Confronté à des critiques, y compris de son camp, sur la ligne dure adoptée dans cette ville du nord, le milliardaire a dépêché sur place Tom Homan, le responsable de la politique d’expulsions massives de migrants menée par le gouvernement.

Celui-ci rendra «directement compte» au chef de l’État et dirigera désormais les opérations de la police de l’immigration (ICE) sur place en remplacement du chef de la police aux frontières, Greg Bovino, a précisé Trump.

Le magazine américain The Atlantic a affirmé que ce dernier avait été relevé de ses fonctions, ce que le gouvernement dément.

Trump continue toutefois d’exiger que les autorités locales coopèrent avec les agences fédérales chargées de l’immigration, une ligne rouge par les élus démocrates.

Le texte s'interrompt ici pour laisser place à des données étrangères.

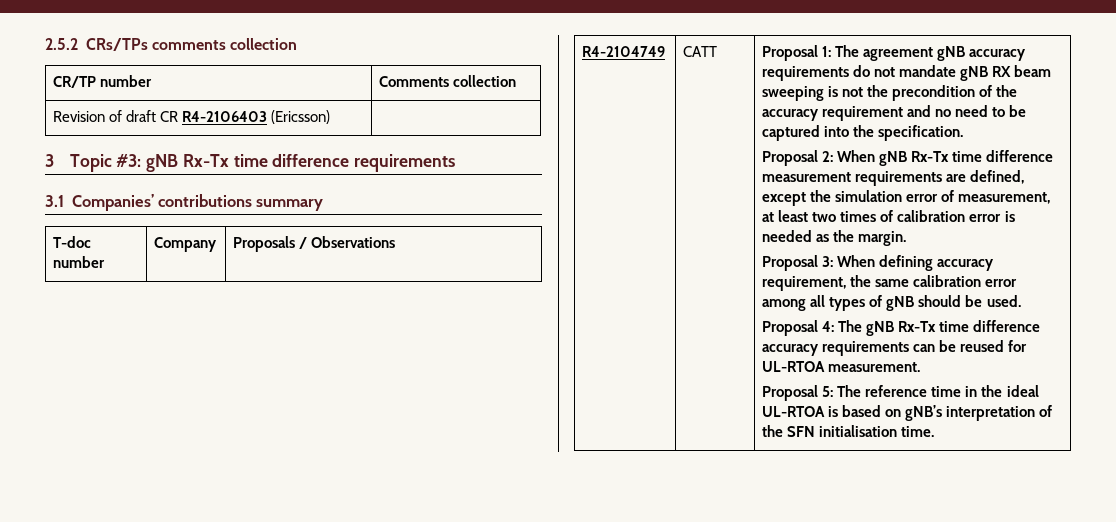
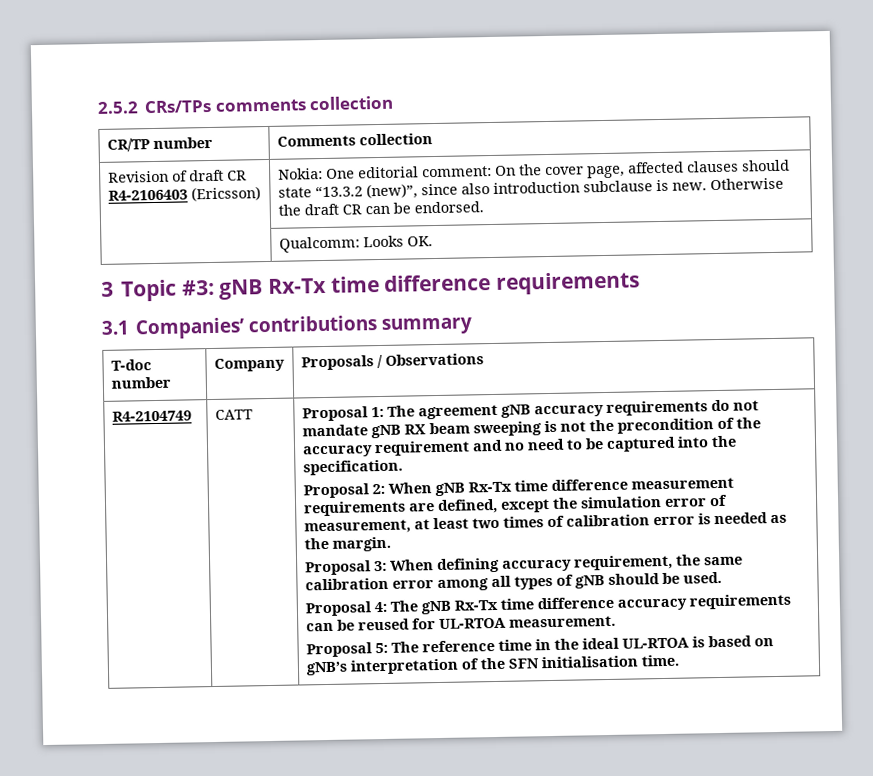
(331, 117) none -> [277,159,790,180] [277,177,784,200] [277,201,484,216] [278,235,433,253] Nokia: One editorial comment: On the cover page, affected clauses should state “13.3.2 (new)”, since also introduction subclause is new. Otherwise the draft CR can be endorsed. // | Qualcomm: Looks OK.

Une grande partie de l’État est en effet un «sanctuaire» limitant la collaboration des forces de l’ordre locales avec ICE.

La justice sollicitée

Dans une atmosphère extrêmement tendue depuis la mort de Renee Good, une Américaine de 37 ans déjà tuée par balles par un agent fédéral à Minneapolis le 7 janvier, la justice a été sollicitée sur deux fronts lundi.

Selon des médias américains, une juge fédérale a promis de rendre une décision rapide concernant la demande du procureur général du Minnesota de suspendre l’opération anti-immigration dans l’État.

Cela pourrait faire jurisprudence aux États-Unis, a estimé David Schultz, professeur de sciences politiques et de droit à l’université Hamline.

Une plainte pour empêcher les autorités américaines de détruire des preuves dans l’affaire Alex Pretti a également été examinée, sans qu’un jugement ne soit rendu.

«Une enquête est en cours (…) et il est évident que nous ne détruisons pas les preuves», avait assuré le numéro 2 du ministère de la Justice, Todd Blanche, sur Fox News dans la matinée.

Les élus démocrates au Congrès menacent, par ailleurs, de bloquer le financement du gouvernement si les agences fédérales de l’immigration ne sont pas réformées.

«Mensonges écœurants»

À Minneapolis, des habitants continuent de rendre hommage à Alex Pretti devant un mémorial improvisé.

«C’est terrifiant et profondément ignoble de pouvoir exécuter quelqu’un de sang-froid dans la rue, puis le diffamer et mentir sur ce qui s’est passé», s’est indigné lundi Stephen McLaughlin, un retraité de 68 ans.

Comme pour Renee Good, le gouvernement a rejeté la faute sur l’infirmier, lui reprochant de porter un pistolet — ce pour quoi il disposait d’un permis, selon les autorités locales.

Une analyse de vidéos semble contredire la version officielle le présentant comme menaçant.

Les images montrent l’infirmier dans la rue, filmant avec son téléphone des hommes armés portant des gilets «Police».

Il s’interpose lorsqu’un agent pousse une manifestante et reçoit du gaz lacrymogène au visage. Un agent le plaque à terre et plusieurs de ses collègues interviennent.

Alors qu’un policier vêtu de gris semble retirer une arme au niveau de la taille d’Alex Pretti, agenouillé entre plusieurs policiers, un coup de feu est tiré. Les agents s’écartent brusquement et tirent plusieurs fois à distance. Au moins dix détonations sont entendues.

Dans un communiqué, ses parents ont accusé l’administration de répandre «des mensonges écœurants» sur leur fils.